I am using these scripts ./BUILD/compile-pentium-valgrind-max-no-ndb and ./BUILD/compile-pentium-debug-max-no-ndb.

BTW, I have set table_open_cache to 4 in all scenarios. Can you please try on any linux machine and let me know the mysql branch used to reproduce?

more problems/details about original bug47012.c testcase.

Attachment: bug47012_5.1.43-debug_multiple_problems.txt (text/plain), 11.56 KiB.

Shane,

I was able to reproduce the bug finally :). Thanks for all the help.

I was not running the bug47102 testcase when running the "show table status" query. So when I ran bug47102 testcase along with the 'show table status' query I was able to reproduce.

Problems found.

1. crashes at ha_archive::check , ha_archive::real_write_row, ha_archive::optimize

2. Some of the tables are corrupted after starting the server from crash.

3. Incorrect key file for table 'table0003'; try to repair it) (HY000) (same 2 ?)

4. Out of memory errors.

5. this bug, fd being negative (Assertion `fd >= 0' failed.)

s/bug47102/bug47012/ in the above comment

The problem seems to be in ha_archive::optimize() where the locks are not taken when we re-open the file.
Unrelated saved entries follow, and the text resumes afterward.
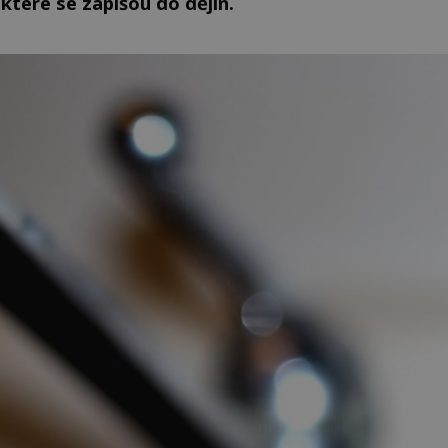
které se zapíšou do dějin.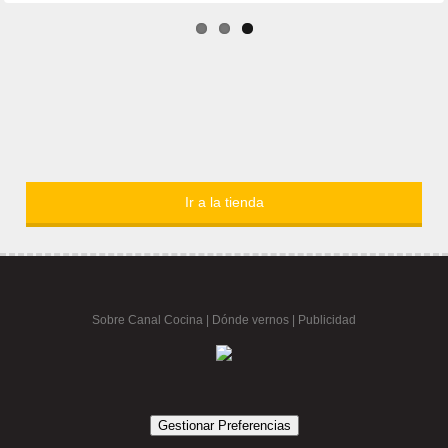
Ir a la tienda
Sobre Canal Cocina
|
Dónde vernos |
Publicidad
Gestionar Preferencias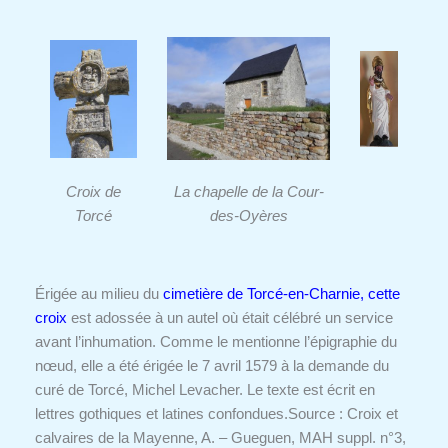
Croix de
La chapelle de la Cour-
Torcé
des-Oyères
Érigée au milieu du
cimetière de Torcé-en-Charnie, cette
croix
est adossée à un autel où était célébré un service
avant l’inhumation. Comme le mentionne l’épigraphie du
nœud, elle a été érigée le 7 avril 1579 à la demande du
curé de Torcé, Michel Levacher. Le texte est écrit en
lettres gothiques et latines confondues.
Source : Croix et
calvaires de la Mayenne, A. – Gueguen, MAH suppl. n°3,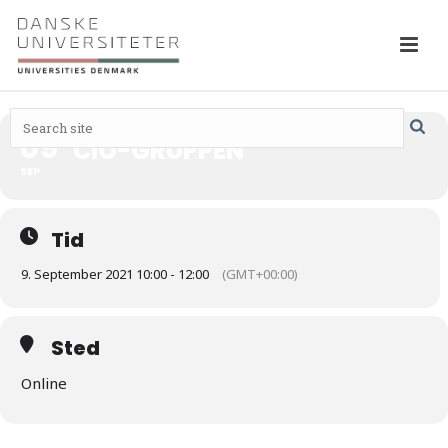
09
CIO-GRUPPEN
SEP
Tid
9. September 2021 10:00 - 12:00
(GMT+00:00)
Sted
Online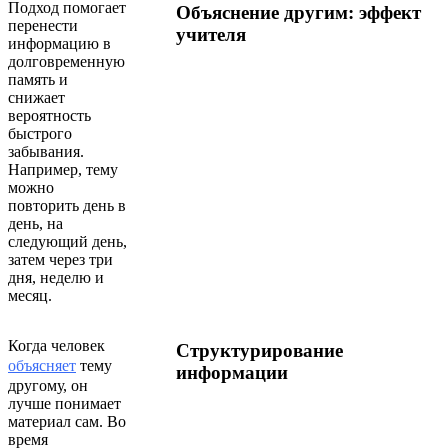
Подход помогает
Объяснение другим: эффект
перенести
учителя
информацию в
долговременную
память и
снижает
вероятность
быстрого
забывания.
Например, тему
можно
повторить день в
день, на
следующий день,
затем через три
дня, неделю и
месяц.
Когда человек
Структурирование
объясняет
тему
информации
другому, он
лучше понимает
материал сам. Во
время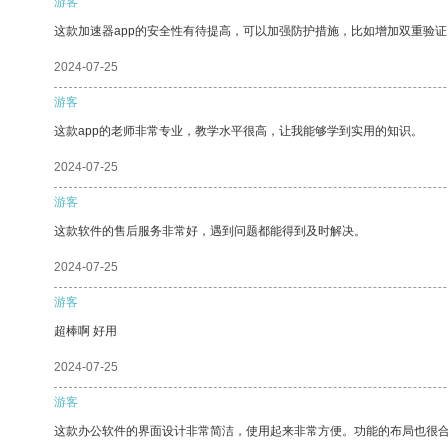
游客
这款加速器app的安全性有待提高，可以加强防护措施，比如增加双重验证
2024-07-25
游客
这款app的老师非常专业，教学水平很高，让我能够学到实用的知识。
2024-07-25
游客
这款软件的售后服务非常好，遇到问题都能得到及时解决。
2024-07-25
游客
超棒啊 好用
2024-07-25
游客
这款办公软件的界面设计非常简洁，使用起来非常方便。功能的布局也很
The draft patch below solves the fd issue but the deadlock problem still remains. The locking is not yet proper in the below draft patch.

For 5.1
=======

=== modified file 'storage/archive/ha_archive.cc'
--- storage/archive/ha_archive.cc	2009-11-11 08:03:29 +0000
+++ storage/archive/ha_archive.cc	2010-01-04 04:57:47 +0000
@@ -1293,6 +1293,7 @@
 
   init_archive_reader();
 
+  pthread_mutex_lock(&share->mutex);
   // now we close both our writer and our reader for the rename
   if (share->archive_write_open)
   {
@@ -1305,7 +1306,10 @@
             MY_REPLACE_EXT | MY_UNPACK_FILENAME);
 
   if (!(azopen(&writer, writer_filename, O_CREAT|O_RDWR|O_BINARY)))
+  {
+    pthread_mutex_unlock(&share->mutex);
     DBUG_RETURN(HA_ERR_CRASHED_ON_USAGE); 
+  }
 
   /* 
     An extended rebuild is a lot more effort. We open up each row and re-record it. 
@@ -1377,11 +1381,13 @@
   rc = my_rename(writer_filename,share->data_file_name,MYF(0));
 
 
+  pthread_mutex_unlock(&share->mutex);
   DBUG_RETURN(rc);
 error:
   DBUG_PRINT("ha_archive", ("Failed to recover, error was %d", rc));
   azclose(&writer);
 
+  pthread_mutex_unlock(&share->mutex);
   DBUG_RETURN(rc); 
 }

Note:The above suggested patch might be a risky one.
Looking for reviewers for this bug.

here is a stress test. still causes valgrind errors on trunk and 2GB mallocs on 5.5.17

Attachment: bug47012.c (text/plain), 146.64 KiB.

Noted in 5.1.61, 5.5.20, 5.6.4 changelogs.

Concurrent access to ARCHIVE tables could cause corruption.